## SELECTED EXTRACT:

== == ==

9 D.I. 133 at 4; D.I. 137 at 3-4. Conclusion The motion to strike the defendant’s affirmative defense under Civil Rule 12(f) will therefore be denied. This ruling, however, is without prejudice to the rights of the parties to seek resolution of the issue raised in the motion through a motion seeking partial summary judgment.

== == ==

[Extrinsic camera parameter data]
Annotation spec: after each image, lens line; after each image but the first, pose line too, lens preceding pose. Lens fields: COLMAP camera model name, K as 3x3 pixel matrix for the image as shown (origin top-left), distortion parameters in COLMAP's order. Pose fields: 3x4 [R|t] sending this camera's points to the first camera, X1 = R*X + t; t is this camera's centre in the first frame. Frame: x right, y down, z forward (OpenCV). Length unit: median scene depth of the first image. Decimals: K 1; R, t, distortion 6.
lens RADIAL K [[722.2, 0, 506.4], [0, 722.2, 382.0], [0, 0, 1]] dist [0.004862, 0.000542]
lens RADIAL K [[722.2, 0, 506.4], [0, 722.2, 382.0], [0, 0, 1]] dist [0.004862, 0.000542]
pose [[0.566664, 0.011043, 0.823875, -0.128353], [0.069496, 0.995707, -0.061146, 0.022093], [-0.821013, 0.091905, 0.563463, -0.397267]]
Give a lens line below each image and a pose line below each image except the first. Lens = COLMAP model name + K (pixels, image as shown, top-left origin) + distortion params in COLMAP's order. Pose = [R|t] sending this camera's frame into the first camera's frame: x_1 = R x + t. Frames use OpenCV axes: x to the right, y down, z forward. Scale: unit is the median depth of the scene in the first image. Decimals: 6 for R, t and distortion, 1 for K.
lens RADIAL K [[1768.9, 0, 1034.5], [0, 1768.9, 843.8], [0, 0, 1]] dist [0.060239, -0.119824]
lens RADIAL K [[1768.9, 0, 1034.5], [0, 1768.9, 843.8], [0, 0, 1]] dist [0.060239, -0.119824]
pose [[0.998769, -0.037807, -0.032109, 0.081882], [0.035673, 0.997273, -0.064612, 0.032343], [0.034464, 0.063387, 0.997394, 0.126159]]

== == ==

## TASK REQUIREMENTS:
Check each statement against the excerpt about the motion to strike, and answer yes or no for each, quoting the words that decide it. 1. The motion to strike will be granted. 2. The motion sought to strike an affirmative defense raised by the plaintiff. 3. The parties may still seek to resolve the issue through a motion for partial summary judgment. The rows have nothing to do with this.

## WRITTEN ANSWER:
1. No: "will therefore be denied"
2. No: "the defendant’s affirmative defense"
3. Yes: "without prejudice to the rights of the parties to seek resolution of the issue raised in the motion through a motion seeking partial summary judgment"